On Deadly Route 666, The Real Devil Is Alcohol

ON THE DEVIL'S HIGHWAY, N.M. - People die too often on Route 666. Fifteen or 20 times a year, someone will pass out in the middle of the road, stumble across the asphalt too slowly, or stagger in front of an oncoming truck.

For a stretch of highway 135 miles long - cutting straight and true through the Navajo reservation and over country so lonesome and desolately beautiful it seems apart from anyplace else - the death statistics are dramatic.

Some people say they speak to the deadly consequences of alcohol abuse. Others believe that only bad things can happen on a roadway marked with the Sign of the Beast.

"It could have a different name - anything that could be done to reduce the number of fatalities and accidents would be good," said Tom Arviso Jr., managing editor of the weekly Navajo Times in nearby Window Rock, Ariz. "Even if it means just changing the name of the road, it would make people feel better.

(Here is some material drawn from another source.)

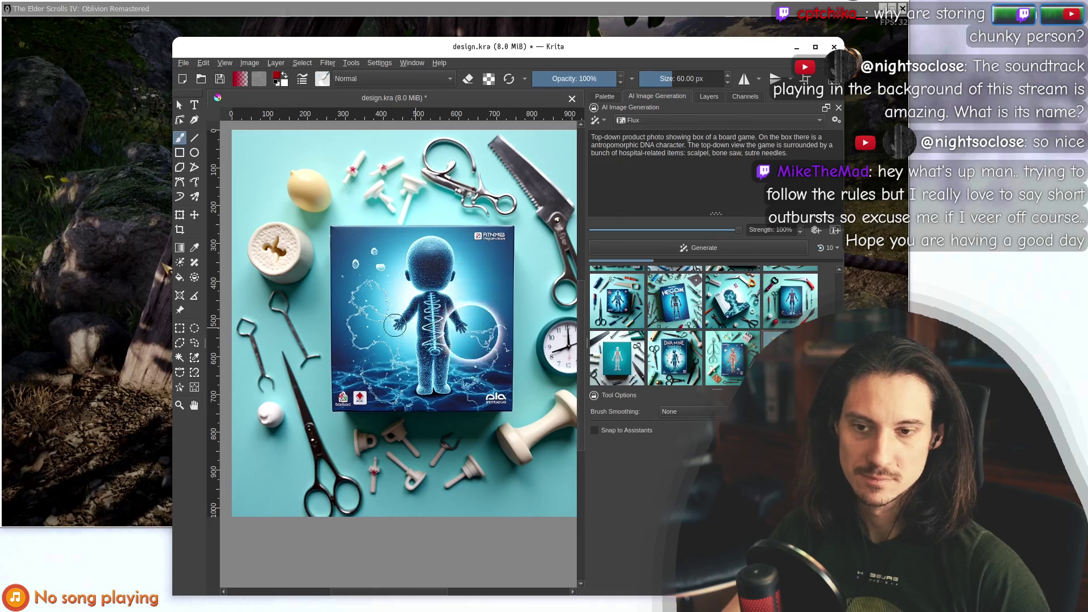
scroll(437, 308, "down", 5)
scroll(688, 359, "up", 2)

"It is a dangerous stretch of highway, and I'm not sure why," he said. "A lot of it has to do with alcohol abuse, but there've also been these things that have occurred out of nowhere, on a flat stretch of road, where people lost control of their vehicles and just wrecked and died - just unusual things where you would least expect them to happen."

A troublesome number

The power of "666" to frighten and repel is well-documented. Traced to an ominous passage in the Book of Revelation - "Let him who has understanding calculate the number of the beast, for it is the number of a man - his number is 666" - it promises the eventual appearance of an Antichrist.

Route 666 was constructed in the 1930s and 1940s and received its number innocently enough, as the sixth roadway to be built directly off old Route 66. In 1992, however, the state of Arizona moved to abolish Route 666 within its boundaries, renaming the portion that ran south to match connecting Route 191.

A citizens petition drive is under way to rename the rest of Route 666, which begins in Gallup, N.M., and runs north 85 miles to Shiprock, then cuts across the southwest corner of Colorado to Utah.

Many of the residents along Route 666 say they try not to be superstitious. With the passing years, however, the significance of the number was not lost on the imaginative, and a sinister nickname evolved: the "Devil's Highway."

So strong is the Satanic association that the road played a small role in the controversial Oliver Stone movie, "Natural Born Killers."

"I don't like it out here; it gives me the creeps," said trucker Allen Rochester of Alice, Texas, who was driving from Laredo to Salt Lake City and stopped for a weight check in Shiprock. "It's a beautiful road, nice asphalt, great scenery, but I'm glad when I can get off it."

The problem is alcohol

Always a spiritual place to the Navajo, this is the country popularized by author Tony Hillerman, whose mystery novels feature Joe Leaphorn and Jim Chee, Navajo tribal police officers exploring the caves and canyons in search of outlaws - or ghostly apparitions.

It's also the country of DWI checkpoints, and outside Newcomb stands this warning, "You Booze and Cruise, You Lose."

The extent of the alcohol problem here is evident in New Mexico state police records. The two counties traversed by Route 666, McKinley and San Juan, rank as the most dangerous counties in New Mexico to drive in, based on alcohol-related accidents, said Lt. Faron Segotta of the Gallup station.

In this land where many people cannot afford a vehicle and hitchhiking is commonplace, pedestrians are involved in about 75 percent of the 15 to 20 traffic fatalities each year on Route 666. Many have been drinking.

But DWI arrests are also rampant. In McKinley, a county of about 65,000 people, police arrest nearly 2,500 intoxicated drivers a year, Segotta said, compared to Albuquerque, population 600,000, where there might be 10,000 annual DWI arrests.

In the Route 666 area, alcohol-related arrests have increased every year since 1989 by 20 to 25 percent, Segotta added, and police devote long hours to sobriety checkpoints, special patrols and alcohol-awareness programs.

But Segotta dismisses any connection between the troubles and superstitions surrounding the highway, as does the Rev. Jay McCollum, a community leader who is pastor at the First Baptist Church of Gallup.

McCollum said he thinks the tragic events on Route 666 are a matter of "personal responsibility, the choices people make."